[Data shown Boundary: Start]

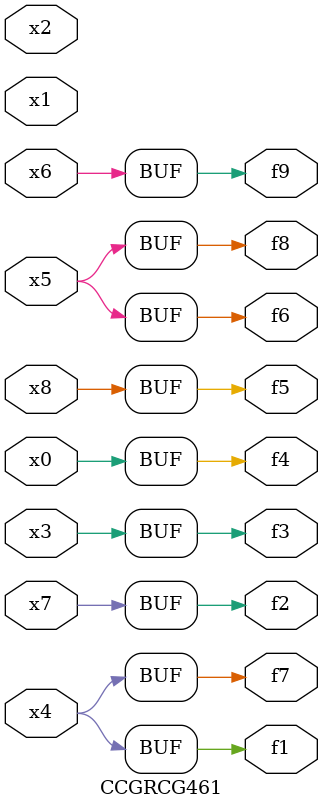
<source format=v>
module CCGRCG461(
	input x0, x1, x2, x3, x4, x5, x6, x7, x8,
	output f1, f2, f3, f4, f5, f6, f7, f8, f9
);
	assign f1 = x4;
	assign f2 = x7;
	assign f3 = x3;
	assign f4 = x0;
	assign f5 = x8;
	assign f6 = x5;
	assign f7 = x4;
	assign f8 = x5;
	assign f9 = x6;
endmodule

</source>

[Data shown Boundary: End]
[Data shown Boundary: Start]

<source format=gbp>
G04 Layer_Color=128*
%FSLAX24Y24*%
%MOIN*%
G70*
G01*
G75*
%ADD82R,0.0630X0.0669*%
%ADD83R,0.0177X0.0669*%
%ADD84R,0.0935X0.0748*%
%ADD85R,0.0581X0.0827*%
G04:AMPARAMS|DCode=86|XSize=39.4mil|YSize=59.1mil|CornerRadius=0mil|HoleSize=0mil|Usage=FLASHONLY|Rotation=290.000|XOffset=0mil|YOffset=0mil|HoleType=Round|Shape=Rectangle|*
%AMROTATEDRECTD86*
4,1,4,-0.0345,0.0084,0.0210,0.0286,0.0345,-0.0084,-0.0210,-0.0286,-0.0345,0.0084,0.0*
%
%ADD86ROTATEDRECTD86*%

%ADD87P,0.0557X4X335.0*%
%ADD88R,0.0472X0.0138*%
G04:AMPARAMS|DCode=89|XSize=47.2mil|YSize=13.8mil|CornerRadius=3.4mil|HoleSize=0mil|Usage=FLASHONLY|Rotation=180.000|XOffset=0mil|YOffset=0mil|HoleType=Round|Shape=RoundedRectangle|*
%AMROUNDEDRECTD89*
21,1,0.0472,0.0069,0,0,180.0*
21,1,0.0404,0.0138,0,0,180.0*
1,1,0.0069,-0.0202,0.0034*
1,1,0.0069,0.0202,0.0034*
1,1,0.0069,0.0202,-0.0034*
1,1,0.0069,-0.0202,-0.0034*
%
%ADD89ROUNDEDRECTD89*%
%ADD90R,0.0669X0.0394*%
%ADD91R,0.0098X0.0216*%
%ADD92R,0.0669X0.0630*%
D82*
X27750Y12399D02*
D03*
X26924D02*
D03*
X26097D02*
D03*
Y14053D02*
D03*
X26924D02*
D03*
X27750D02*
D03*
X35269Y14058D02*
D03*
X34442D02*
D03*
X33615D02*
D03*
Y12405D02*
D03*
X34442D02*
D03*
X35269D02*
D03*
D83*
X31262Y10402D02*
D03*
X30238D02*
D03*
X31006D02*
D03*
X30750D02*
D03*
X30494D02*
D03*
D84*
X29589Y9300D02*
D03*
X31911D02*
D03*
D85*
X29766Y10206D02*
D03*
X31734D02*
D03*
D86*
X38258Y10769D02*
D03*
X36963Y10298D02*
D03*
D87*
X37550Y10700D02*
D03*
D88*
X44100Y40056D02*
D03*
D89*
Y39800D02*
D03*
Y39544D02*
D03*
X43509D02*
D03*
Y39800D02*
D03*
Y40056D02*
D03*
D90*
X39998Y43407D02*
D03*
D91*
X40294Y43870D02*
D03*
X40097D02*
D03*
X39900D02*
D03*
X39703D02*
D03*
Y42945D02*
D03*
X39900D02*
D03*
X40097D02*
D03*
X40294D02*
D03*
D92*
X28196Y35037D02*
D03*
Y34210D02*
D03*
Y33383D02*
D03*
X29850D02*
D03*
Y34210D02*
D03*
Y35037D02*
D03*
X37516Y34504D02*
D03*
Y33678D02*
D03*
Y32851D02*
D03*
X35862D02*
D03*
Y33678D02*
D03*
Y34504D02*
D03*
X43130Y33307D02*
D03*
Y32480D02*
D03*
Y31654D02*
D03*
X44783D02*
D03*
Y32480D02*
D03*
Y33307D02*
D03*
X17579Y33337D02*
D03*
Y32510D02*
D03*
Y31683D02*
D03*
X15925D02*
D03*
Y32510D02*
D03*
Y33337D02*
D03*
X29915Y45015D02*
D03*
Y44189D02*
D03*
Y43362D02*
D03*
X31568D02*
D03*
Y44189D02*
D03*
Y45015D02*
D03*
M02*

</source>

[Data shown Boundary: End]

**Your task:**
For each line of the entries that holds the word "XOffset", pull that line out.

**Your response:**
G04:AMPARAMS|DCode=86|XSize=39.4mil|YSize=59.1mil|CornerRadius=0mil|HoleSize=0mil|Usage=FLASHONLY|Rotation=290.000|XOffset=0mil|YOffset=0mil|HoleType=Round|Shape=Rectangle|*
G04:AMPARAMS|DCode=89|XSize=47.2mil|YSize=13.8mil|CornerRadius=3.4mil|HoleSize=0mil|Usage=FLASHONLY|Rotation=180.000|XOffset=0mil|YOffset=0mil|HoleType=Round|Shape=RoundedRectangle|*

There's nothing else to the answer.